Klueh Ulrike, Antar Omar, Qiao Yi, Kreutzer Donald L
Center for Molecular Tissue Engineering, University of Connecticut School of Medicine, Farmington, CT.
J Diabetes Sci Technol. 2013 Nov 1;7(6):1538-46. doi: 10.1177/193229681300700614.
Glucose-sensor-induced tissue reactions (e.g., inflammation and wound healing) are known to negatively impact sensor function in vivo. The roles of cytokine networks in controlling these tissue reactions (i.e., sensor biofouling) is not understood. In the present study, we investigated the role of interleukin-1 receptor antagonist (IL-1Ra), a key anti-inflammatory antagonist of the proinflammatory interleukin-1 cytokines [i.e. interleukin-1 (IL-1) alpha and IL-1 beta] in controlling continuous glucose monitoring (CGM).
To investigate the role of IL-1Ra in long-term CGM in vivo, we compared CGM in transgenic mice that overexpress IL-1Ra [interleukin-1 receptor antagonist overexpresser (IL-1RaOE), B6.Cg-Tg(IL1rn)1Dih/J] or are deficient in IL-1Ra [interleukin-1 receptor antagonist knockout (IL-1RaKO), B6.129S-IL1rn(tm1Dih)/J] with mice that have normal levels of IL-1Ra (C57BL/6) over a 28-day time period.

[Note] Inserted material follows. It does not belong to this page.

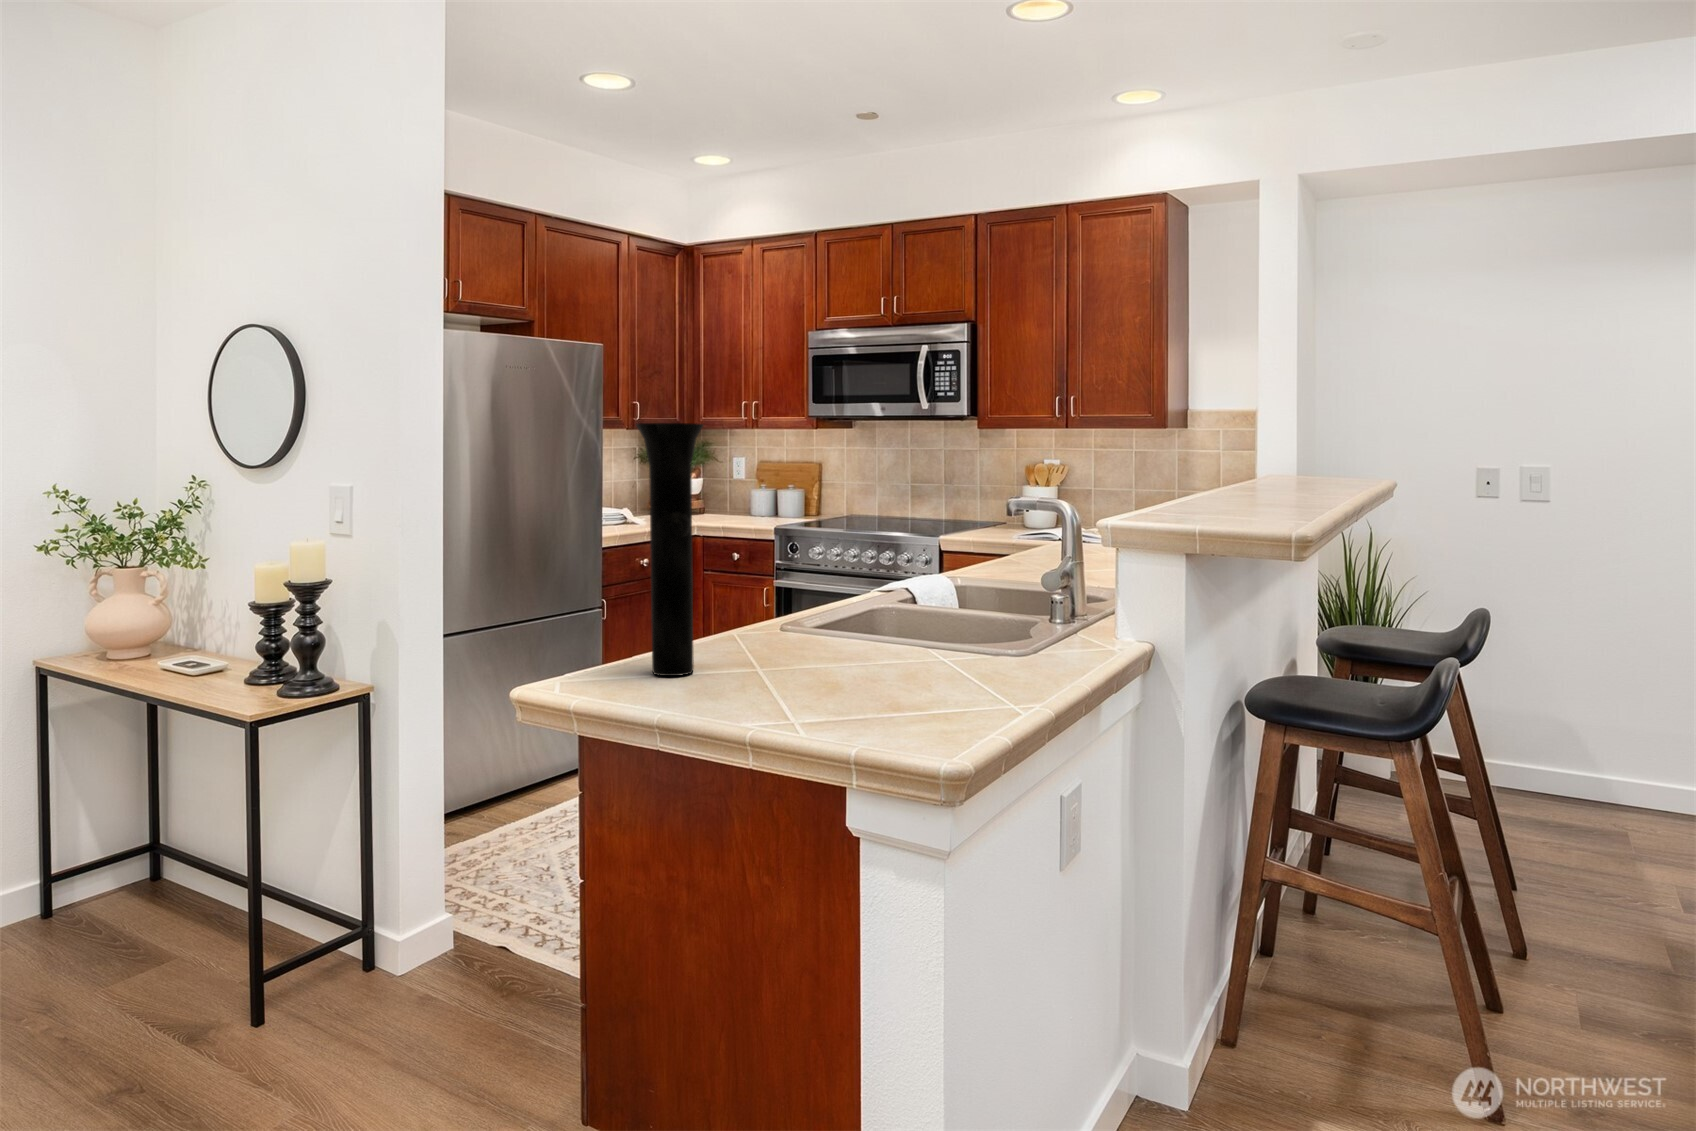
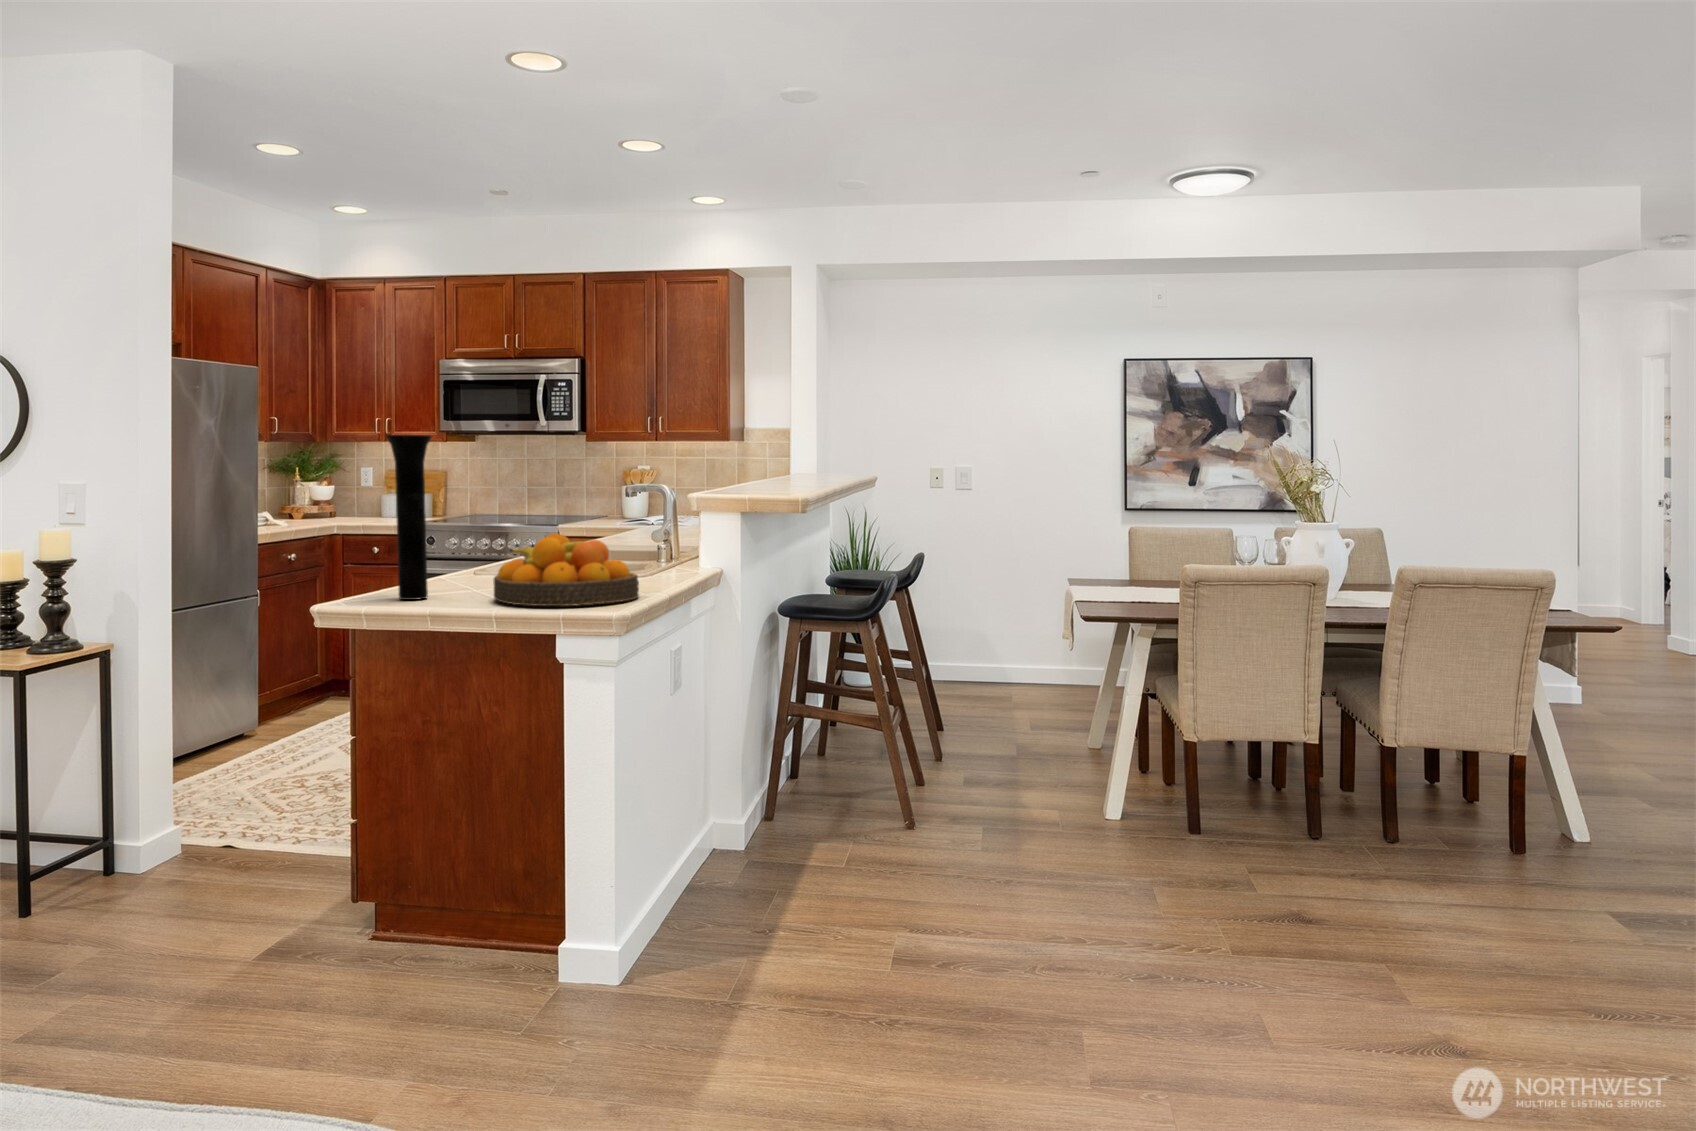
fruit bowl: none [781,579,1013,713] -> present [494,533,639,606]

Mean absolute relative difference (MARD) analysis of CGM results among the mice of varying IL-1Ra levels demonstrated that during the first 21 days, IL-1KO mice had the greatest tissue inflammation and the poorest sensor performance (i.e., higher MARD values) when compared with normal or IL-1RaOE mice. By 28 days post-sensor implantation, the inflammatory reactions had subsided and were replaced by varying degrees of fibrosis.

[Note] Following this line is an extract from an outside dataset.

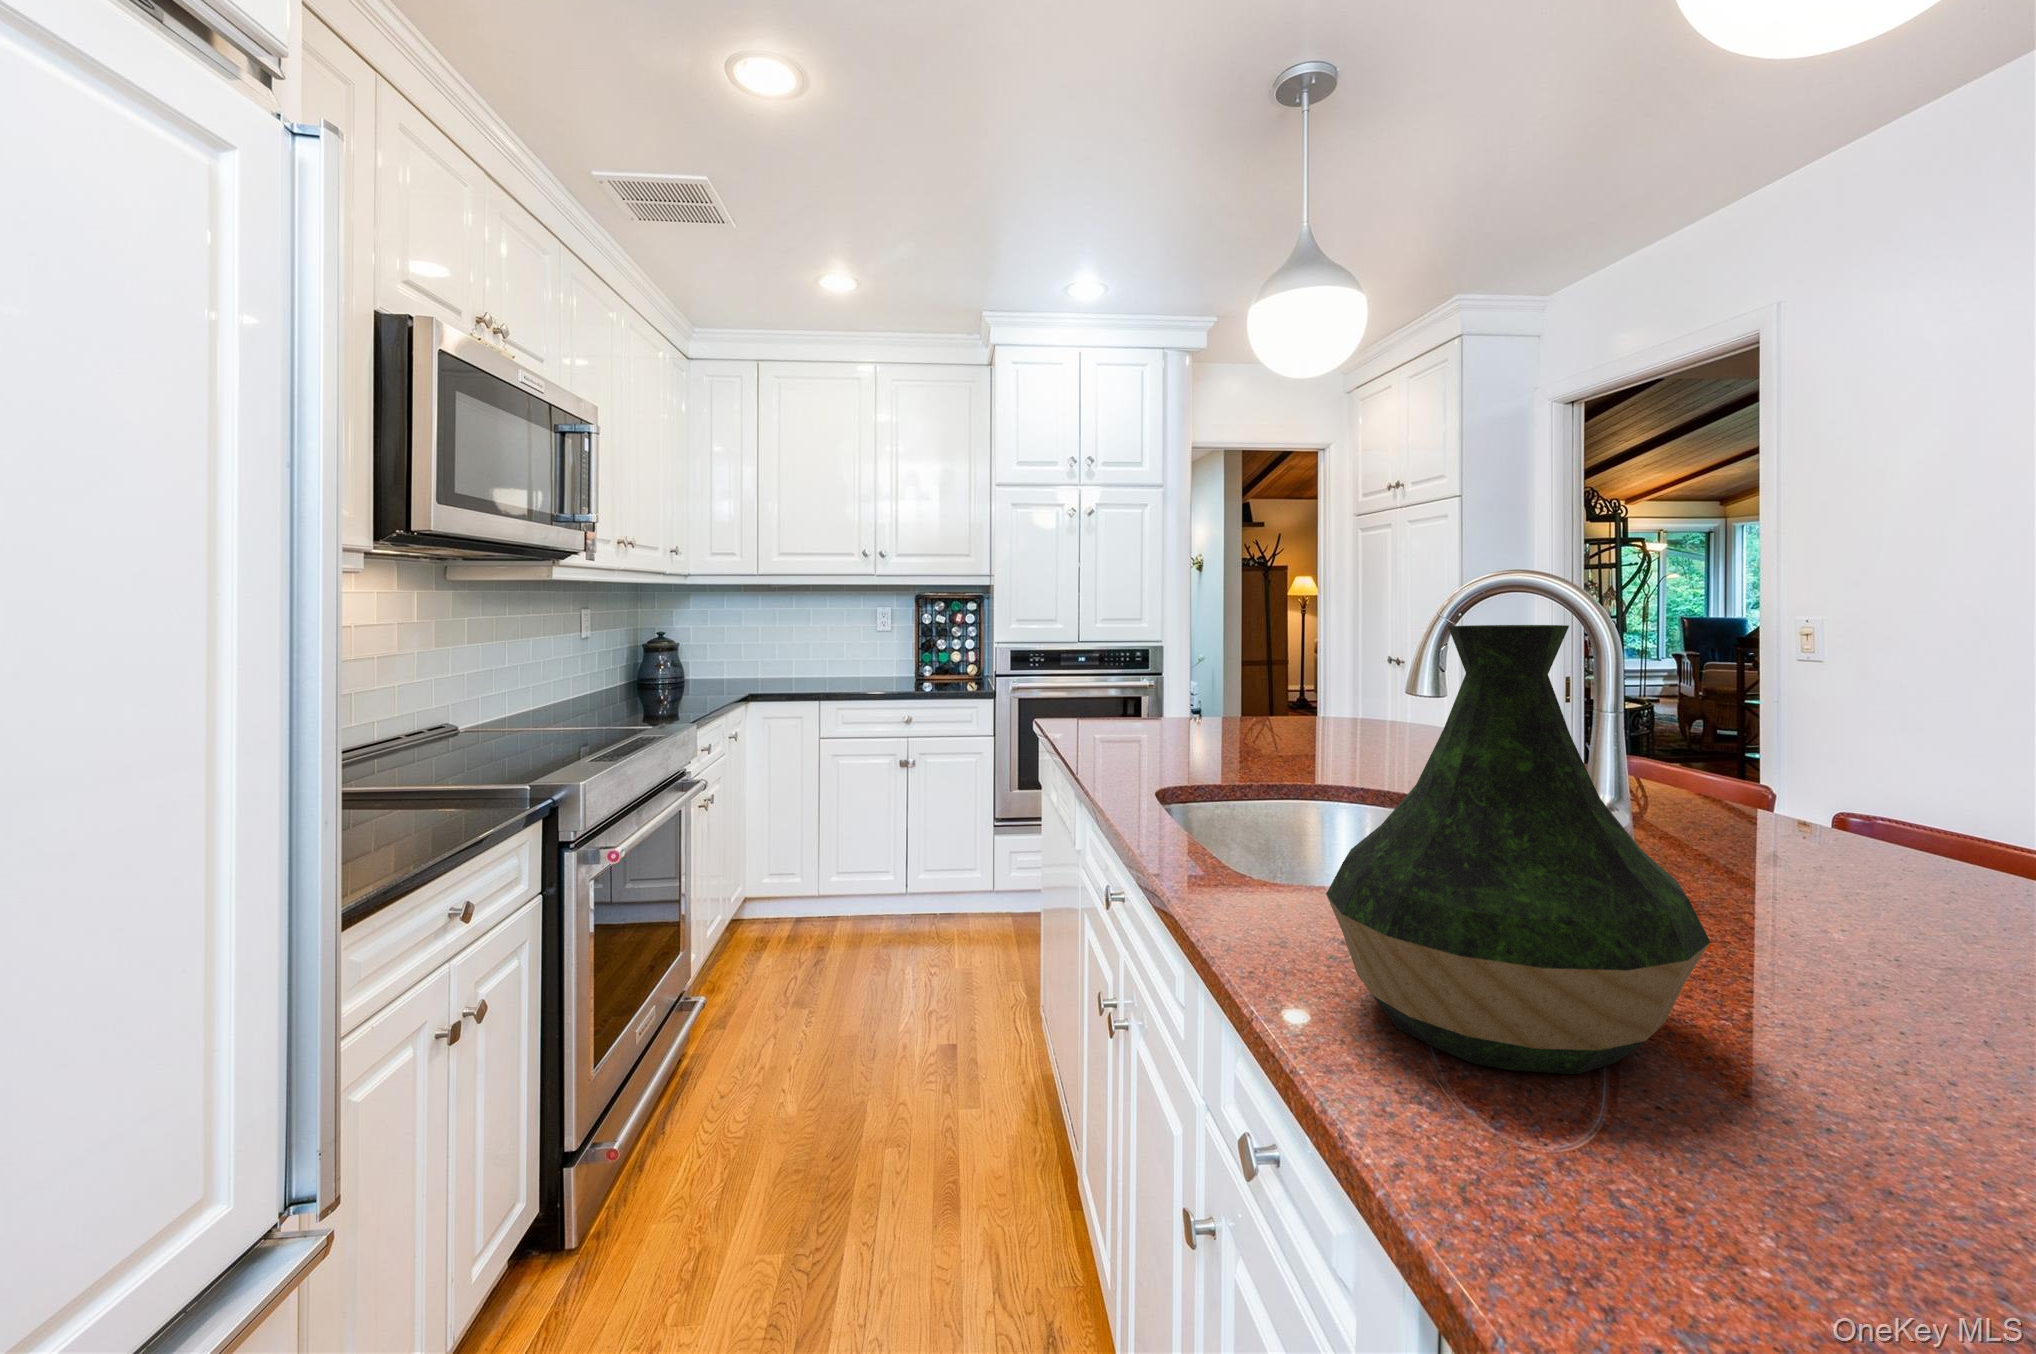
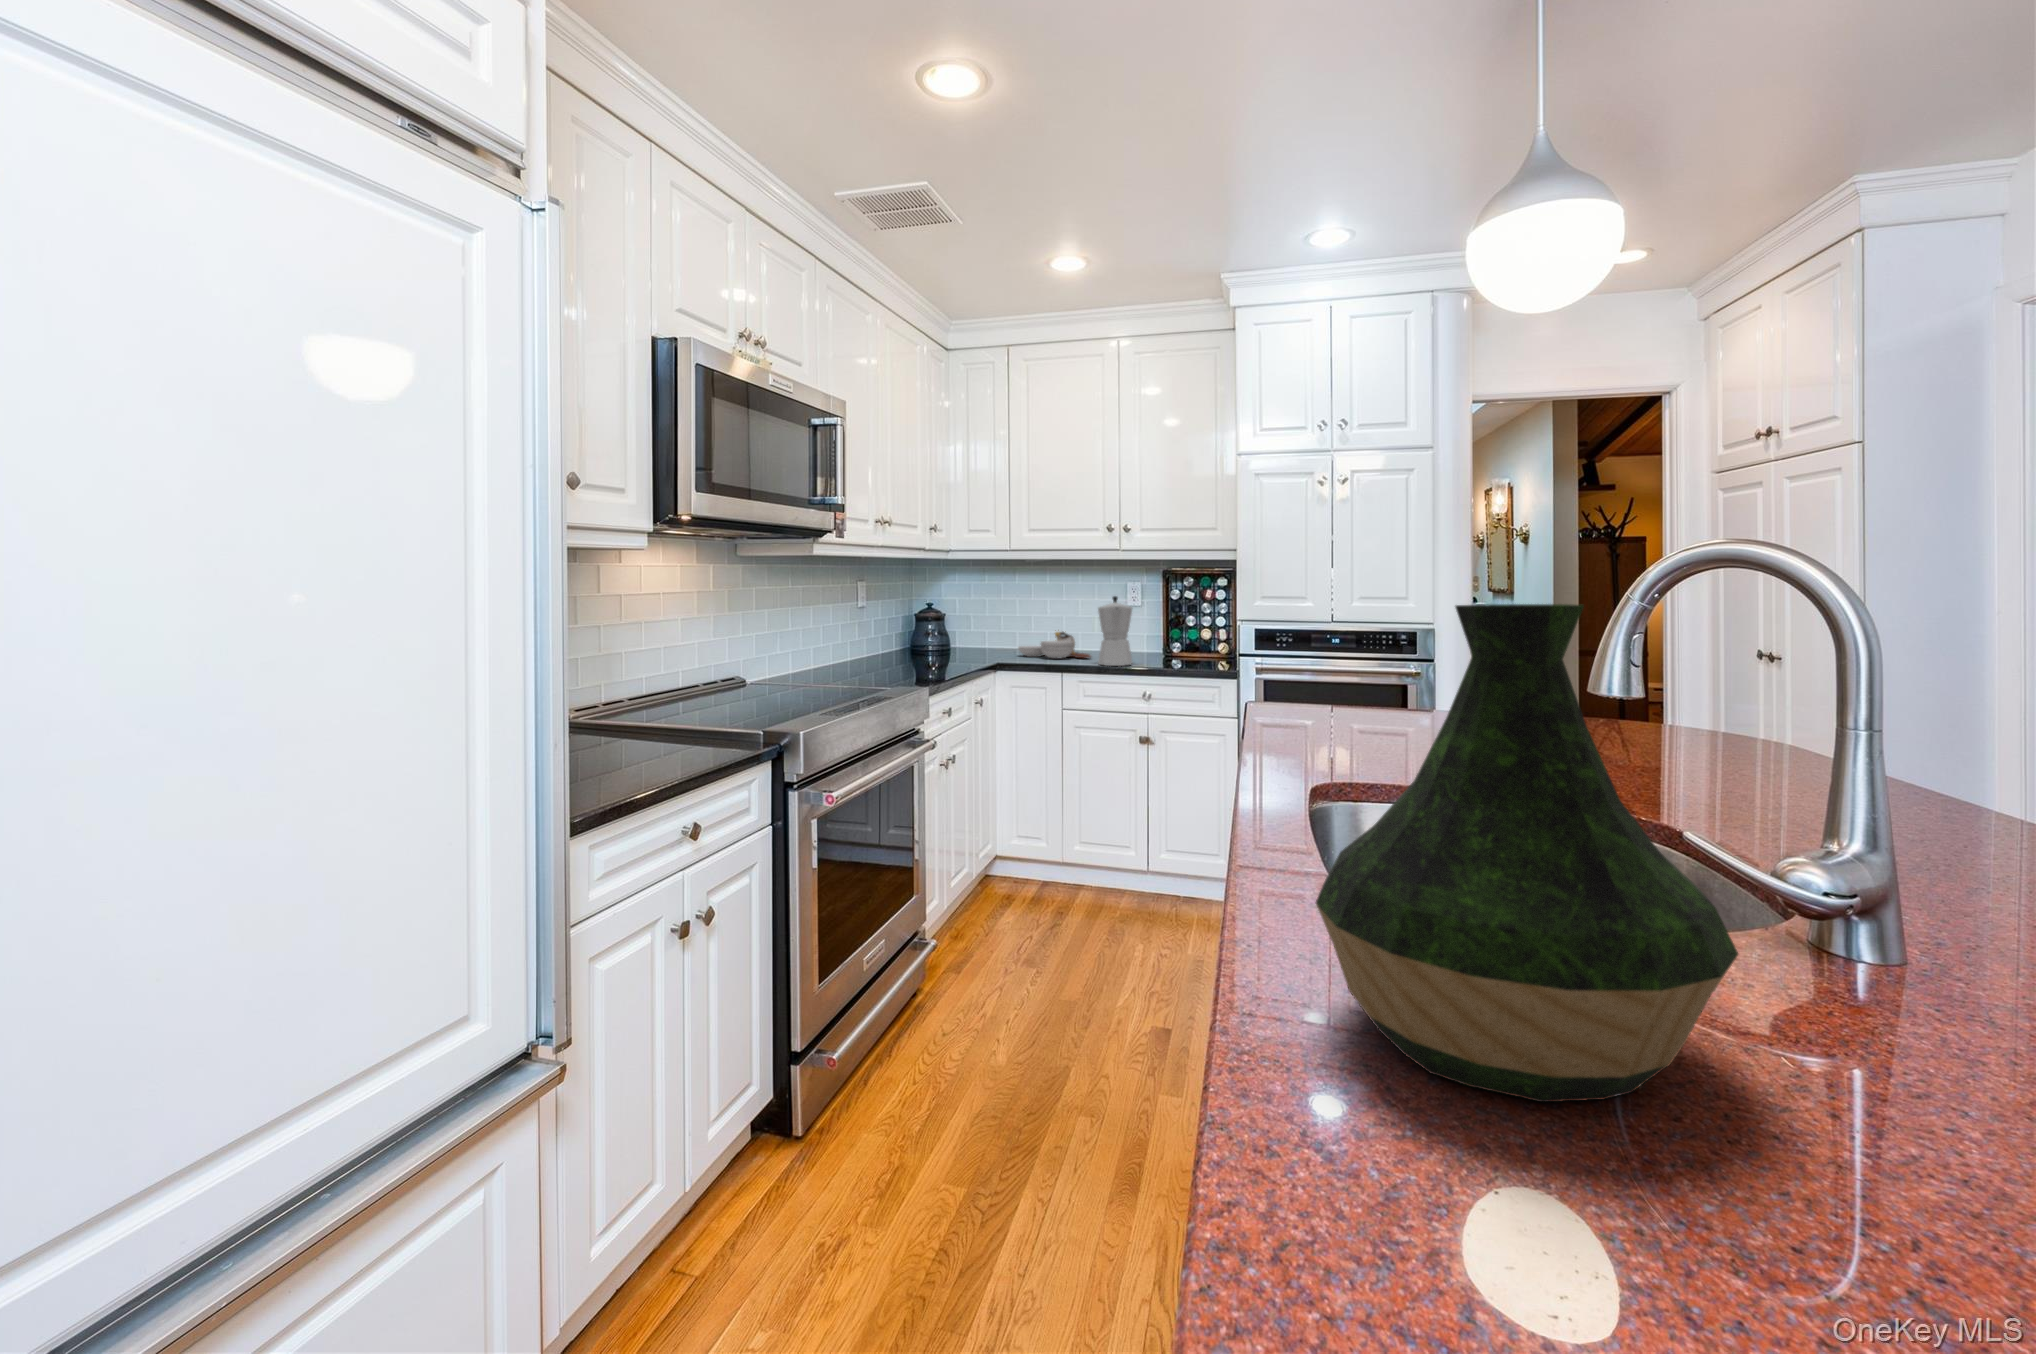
moka pot: none [851,621,887,692] -> present [1098,596,1132,666]
cutting board: none [762,655,842,686] -> present [1018,631,1091,659]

These data support our hypothesis on the importance of the IL-1 family of agonists and antagonists in controlling tissue reactions and sensor function in vivo. These data also suggest that local delivery of IL-1Ra genes or recombinant proteins (anakinra) or other IL-1 antagonists such as antibodies or soluble IL-1 receptors would suppress sensor-induced tissue reactions and likely enhance glucose sensor function by inhibiting inflammation and wound healing at sensor implantation sites.
已知葡萄糖传感器引发的组织反应(如炎症和伤口愈合)会对体内传感器功能产生负面影响。细胞因子网络在控制这些组织反应(即传感器生物污染)中的作用尚不清楚。在本研究中,我们研究了白细胞介素-1受体拮抗剂(IL-1Ra),一种促炎白细胞介素-1细胞因子[即白细胞介素-1(IL-1)α和IL-1β]的关键抗炎拮抗剂在控制连续血糖监测(CGM)中的作用。
为了研究IL-1Ra在体内长期CGM中的作用,我们比较了在28天时间内,过表达IL-1Ra的转基因小鼠[白细胞介素-1受体拮抗剂过表达小鼠(IL-1RaOE),B6.Cg-Tg(IL1rn)1Dih/J]或缺乏IL-1Ra的小鼠[白细胞介素-1受体拮抗剂敲除小鼠(IL-1RaKO),B6.129S-IL1rn(tm1Dih)/J]与IL-1Ra水平正常的小鼠(C57BL/6)的CGM情况。
对不同IL-1Ra水平小鼠的CGM结果进行平均绝对相对差异(MARD)分析表明,在最初的21天里,与正常或IL-1RaOE小鼠相比,IL-1KO小鼠的组织炎症最严重,传感器性能最差(即MARD值更高)。到传感器植入后28天,炎症反应消退,取而代之的是不同程度的纤维化。
这些数据支持了我们关于IL-1激动剂和拮抗剂家族在控制体内组织反应和传感器功能方面重要性的假设。这些数据还表明,局部递送IL-1Ra基因或重组蛋白(阿那白滞素)或其他IL-1拮抗剂,如抗体或可溶性IL-1受体,将抑制传感器引发的组织反应,并可能通过抑制传感器植入部位的炎症和伤口愈合来增强葡萄糖传感器功能。